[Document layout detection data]
* * *

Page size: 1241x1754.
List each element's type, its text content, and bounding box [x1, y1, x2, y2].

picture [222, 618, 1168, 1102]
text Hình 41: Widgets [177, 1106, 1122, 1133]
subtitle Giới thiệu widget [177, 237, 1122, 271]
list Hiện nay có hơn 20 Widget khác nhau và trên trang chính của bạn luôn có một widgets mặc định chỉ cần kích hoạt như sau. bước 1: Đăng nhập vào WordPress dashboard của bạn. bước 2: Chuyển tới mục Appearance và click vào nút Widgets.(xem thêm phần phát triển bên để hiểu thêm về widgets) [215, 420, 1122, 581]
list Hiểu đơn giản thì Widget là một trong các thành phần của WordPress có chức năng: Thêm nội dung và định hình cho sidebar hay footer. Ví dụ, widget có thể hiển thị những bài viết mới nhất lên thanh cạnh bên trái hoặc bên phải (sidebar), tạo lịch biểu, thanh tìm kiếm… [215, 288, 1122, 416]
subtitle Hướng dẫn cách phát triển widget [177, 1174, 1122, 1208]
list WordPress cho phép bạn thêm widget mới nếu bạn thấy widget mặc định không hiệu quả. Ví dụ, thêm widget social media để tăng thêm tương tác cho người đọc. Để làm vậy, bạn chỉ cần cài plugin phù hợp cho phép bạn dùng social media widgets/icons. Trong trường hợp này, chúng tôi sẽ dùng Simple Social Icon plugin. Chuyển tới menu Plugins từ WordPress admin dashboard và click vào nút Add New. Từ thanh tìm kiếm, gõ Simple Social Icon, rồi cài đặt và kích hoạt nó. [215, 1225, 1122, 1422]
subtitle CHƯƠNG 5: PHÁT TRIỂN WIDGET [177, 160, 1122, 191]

* * *

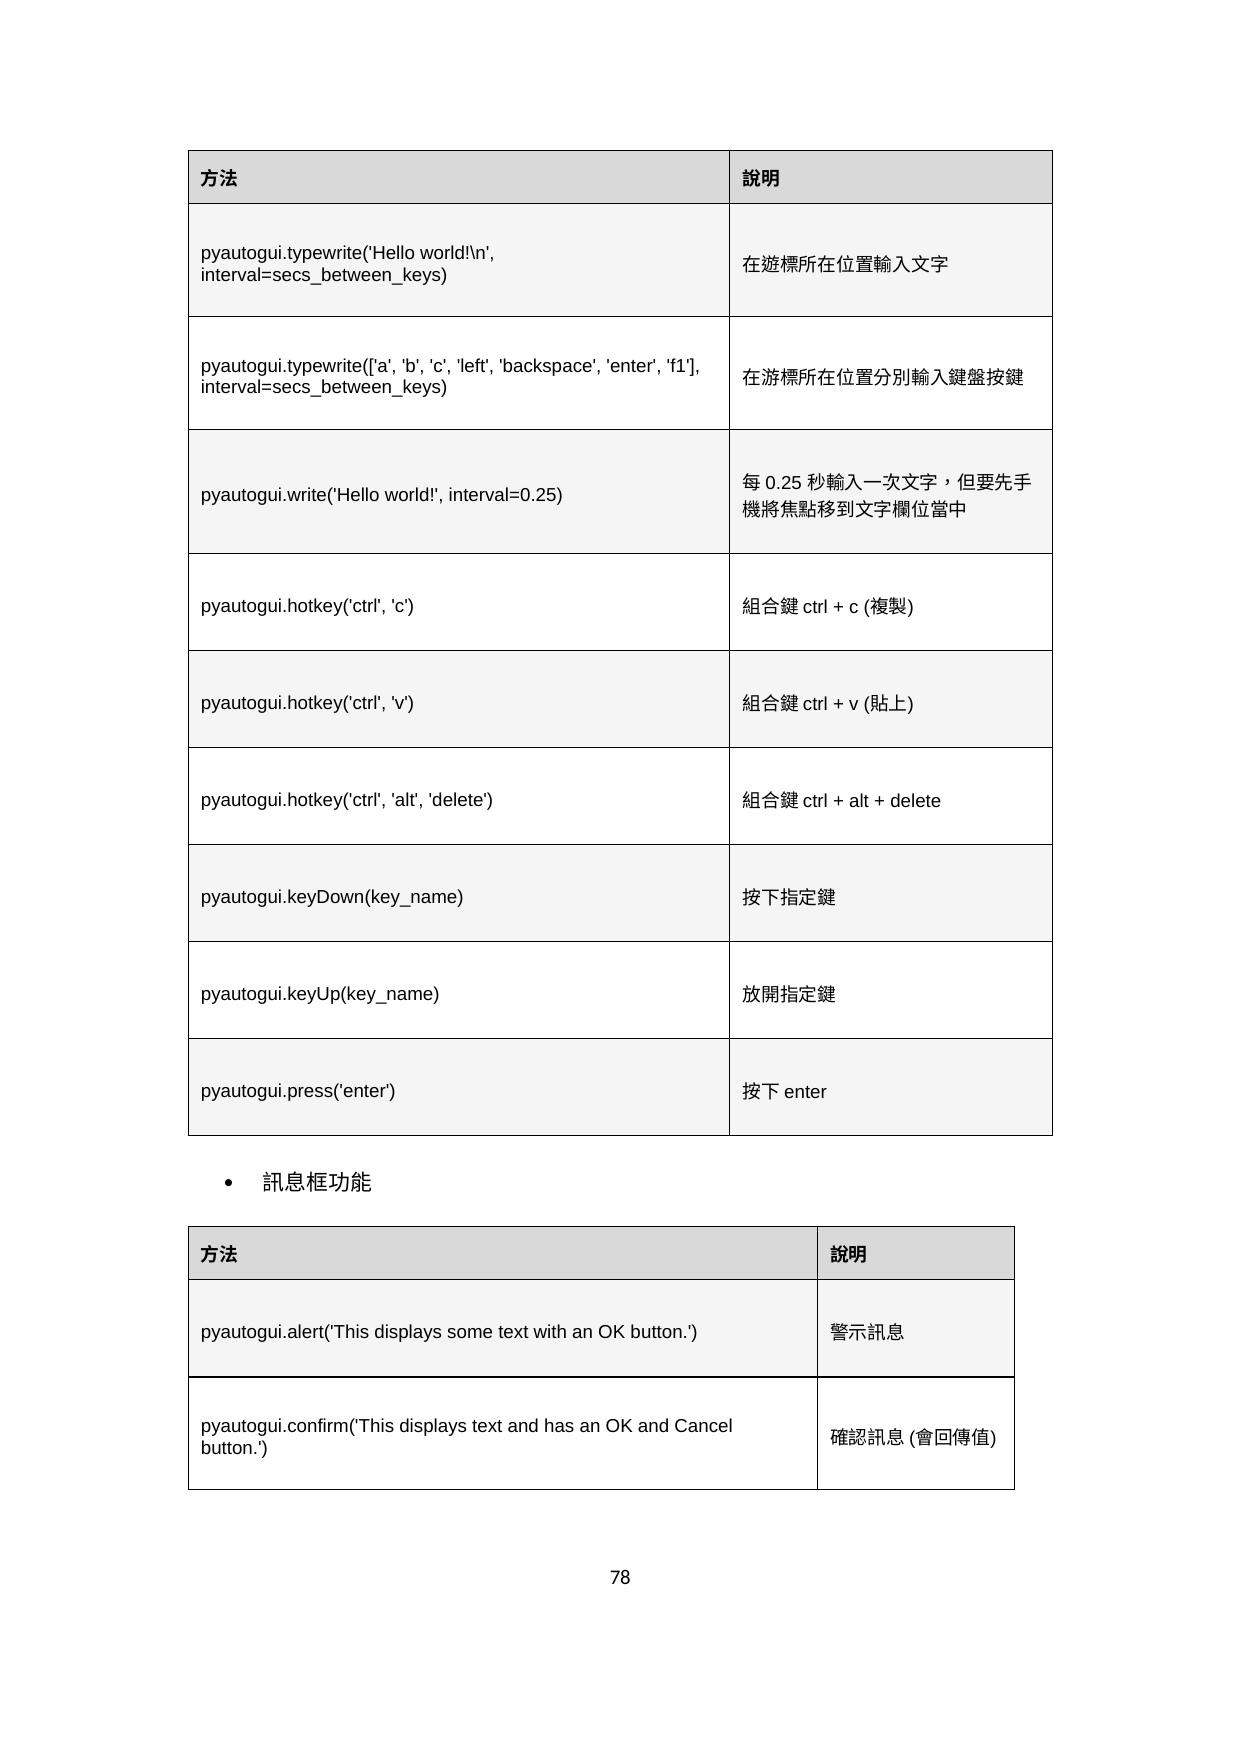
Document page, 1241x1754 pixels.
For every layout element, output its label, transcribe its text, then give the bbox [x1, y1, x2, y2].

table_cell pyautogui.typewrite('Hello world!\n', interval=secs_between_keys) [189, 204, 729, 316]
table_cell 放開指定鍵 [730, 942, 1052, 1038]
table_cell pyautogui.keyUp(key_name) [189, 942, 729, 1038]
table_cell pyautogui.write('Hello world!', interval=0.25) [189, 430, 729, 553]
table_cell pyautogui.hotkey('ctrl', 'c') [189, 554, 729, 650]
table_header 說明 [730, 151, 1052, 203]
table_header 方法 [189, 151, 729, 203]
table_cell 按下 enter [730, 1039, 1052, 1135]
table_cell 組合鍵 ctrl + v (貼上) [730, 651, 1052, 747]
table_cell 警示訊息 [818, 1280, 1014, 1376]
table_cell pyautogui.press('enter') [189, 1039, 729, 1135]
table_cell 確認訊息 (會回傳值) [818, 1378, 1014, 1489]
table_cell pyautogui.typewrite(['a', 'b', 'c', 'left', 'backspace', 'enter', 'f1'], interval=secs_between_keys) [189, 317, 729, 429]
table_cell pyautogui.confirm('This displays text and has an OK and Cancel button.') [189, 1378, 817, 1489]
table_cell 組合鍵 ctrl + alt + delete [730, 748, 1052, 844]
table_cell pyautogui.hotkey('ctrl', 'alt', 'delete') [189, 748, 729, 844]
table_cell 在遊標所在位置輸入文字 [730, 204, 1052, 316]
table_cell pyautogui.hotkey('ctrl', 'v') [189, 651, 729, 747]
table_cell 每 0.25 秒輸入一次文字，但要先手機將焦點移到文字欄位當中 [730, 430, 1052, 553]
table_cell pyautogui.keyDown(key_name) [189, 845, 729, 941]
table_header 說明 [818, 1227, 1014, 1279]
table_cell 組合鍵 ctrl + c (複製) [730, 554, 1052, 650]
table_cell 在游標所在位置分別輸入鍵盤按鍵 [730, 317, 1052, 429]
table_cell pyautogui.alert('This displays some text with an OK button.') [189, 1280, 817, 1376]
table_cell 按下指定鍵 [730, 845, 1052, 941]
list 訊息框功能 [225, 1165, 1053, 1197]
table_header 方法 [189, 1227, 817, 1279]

* * *

WHAT THE EXERCISE ASKS: In the entries above, identify every line with the string "typewrite".

TASK RESPONSE:
table_cell pyautogui.typewrite('Hello world!\n', interval=secs_between_keys) [189, 204, 729, 316]
table_cell pyautogui.typewrite(['a', 'b', 'c', 'left', 'backspace', 'enter', 'f1'], interval=secs_between_keys) [189, 317, 729, 429]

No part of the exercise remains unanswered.